Foreign countries will do what it takes to get natural resources they need, said Mel Packer, an organizer with Marcellus Protest, a citizens group based in Washington, Pa., that opposes drilling because of environmental concerns.

"They're going to buy them where they can get them," Packer said. "If that means buying whole corporations to get the assets, that's what they're going to do."

Two companies — Cheniere Energy Partners and Freeport LNG Development — are seeking government permits to export liquified gas, according to the Federal Energy Regulatory Commission.

A Chinese firm, ENN Energy Trading Co., signed a memorandum of understanding to send 1.5 million tons of natural gas from Cheniere, a Houston-based company operating the Sabine Pass port in Louisiana.

“We are excited to participate in supplying natural gas to China,” Cheniere CEO Charif Souki said in a news release.

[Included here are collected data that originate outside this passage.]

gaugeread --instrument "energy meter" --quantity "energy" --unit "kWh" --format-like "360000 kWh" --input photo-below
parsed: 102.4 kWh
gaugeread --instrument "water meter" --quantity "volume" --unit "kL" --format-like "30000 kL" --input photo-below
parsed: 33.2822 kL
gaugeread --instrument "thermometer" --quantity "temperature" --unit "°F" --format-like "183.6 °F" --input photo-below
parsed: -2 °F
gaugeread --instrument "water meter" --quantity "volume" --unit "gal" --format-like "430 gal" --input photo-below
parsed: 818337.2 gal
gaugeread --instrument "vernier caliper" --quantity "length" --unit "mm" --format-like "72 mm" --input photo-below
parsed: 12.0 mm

Two other port companies are expected to seek permission soon, said Biliana Pehlivanova, a natural gas analyst with Barclay's Capital investment bank in New York. One is Virginia-based Dominion Resources, which has Pittsburgh offices and owns a liquified natural gas terminal and port in Cove Point, Md. The facility could be converted into an export facility for Marcellus shale gas by 2015, but spokesman Dan Donovan said the company has not decided whether to do so and has not sought export permits.

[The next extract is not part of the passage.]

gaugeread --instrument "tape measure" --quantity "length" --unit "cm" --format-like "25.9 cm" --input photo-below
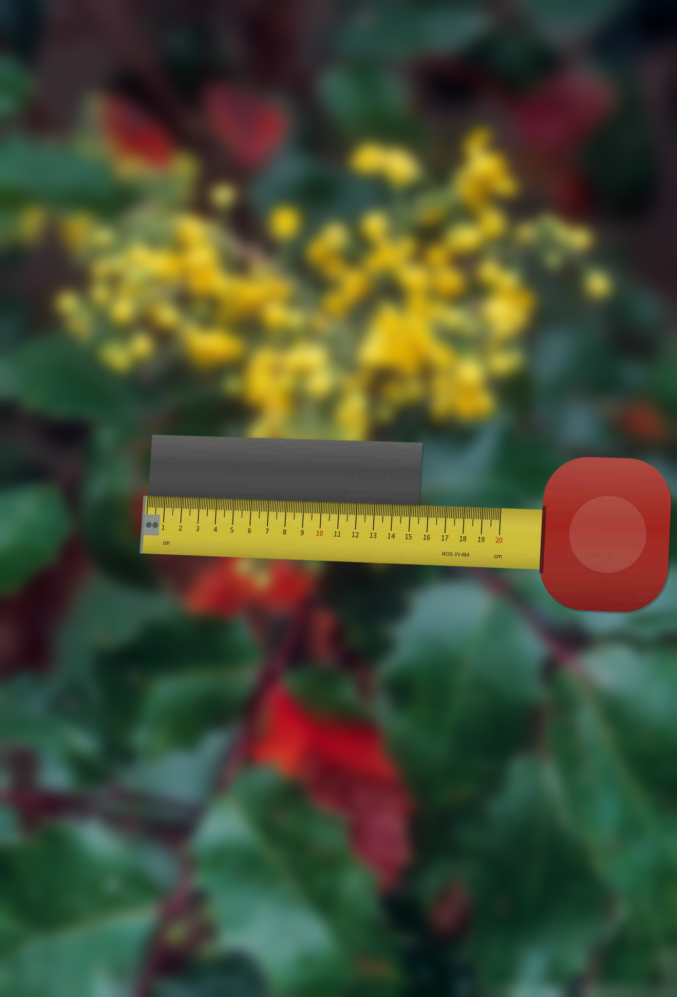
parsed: 15.5 cm
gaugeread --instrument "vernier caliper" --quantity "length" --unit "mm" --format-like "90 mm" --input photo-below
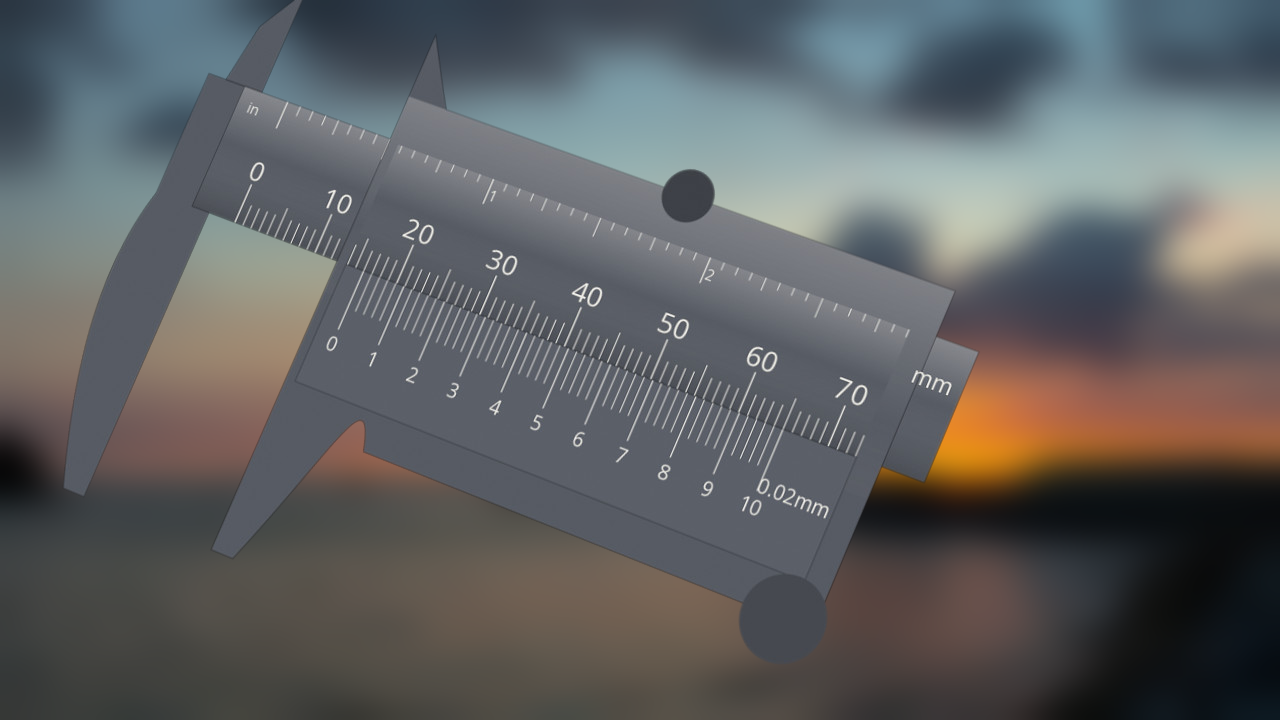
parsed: 16.0 mm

"We are talking to our producers,” he said.

Dominion's Cove Point facility takes in imported liquified natural gas from BP in Great Britain, Shell in the Netherlands and Statoil in Norway. Statoil and Shell are investing heavily in the Marcellus formation.

Last year, Warrendale-based East Resources sold its Marcellus interests to Royal Dutch Shell for $4.7 billion. Last month, Statoil, which has a $3.375 billion partnership agreement with the largest Marcellus leaseholder, Oklahoma City-based Chesapeake Energy, said it might drill as many as 17,000 Marcellus wells over two decades.

Other foreign companies with Marcellus shale interests are Mitsui and Sumitomo from Japan, the BP group from Great Britain, Atinum from Korea and Reliance Industries from India.

CIRCLING NEARBY

The Chinese National Offshore Oil Corporation tried to break into the American energy market in 2005, when it bid $18.5 billion to take over Unocal. It withdrew the offer after a political firestorm on Capitol Hill.

In 2009, CNOOC succeeded in entering the American market, if not exactly on land. It partnered with Statoil on four oil leases in the Gulf of Mexico. This time, no one protested.

In November, Chesapeake announced it would sell a third of its holdings in a Texas shale oil field called Eagle Ford to CNOOC for $2.2 billion. Statoil and Korea National Oil Corporation recently invested in Eagle Ford.

This year, CNOOC took a one-third share of Chesapeake’s leases in two oil and gas fields in Colorado and Wyoming for $1.27 billion in direct costs and drilling expenses.

The Chinese have more connections to Chesapeake, but the extent isn't known. Chesapeake spokesman Jim Gipson said the company generally limits disclosures to those required by regulators.

Last year, Chesapeake said it sold $600 million in convertible preferred shares to “investors in Asia,” without specifying countries. The company disclosed a separate sale of preferred stock to investors including affiliates of the China Investment Corporation, the sovereign fund of the People's Republic of China.

Even though China has interest in American gas, it has untapped shale gas reserves that are 12 times higher than its traditional gas reserves, the U.S. Energy Department said last week.

Pittsburgh geologist Greg Wrightstone said China falls behind when it comes to technology to recover the gas and could learn by partnering with an experienced firm such as Chesapeake.

President Obama and Chinese President Hu Jintao addressed that problem in a formal statement announcing the “U.S.-China Shale Gas Resource Initiative” in 2009.

“The United States is a leader in shale gas technology and developing shale gas resources in a way that mitigates environmental risks," they said. "Bringing this expertise to China will provide economic opportunities for both the U.S. and China.”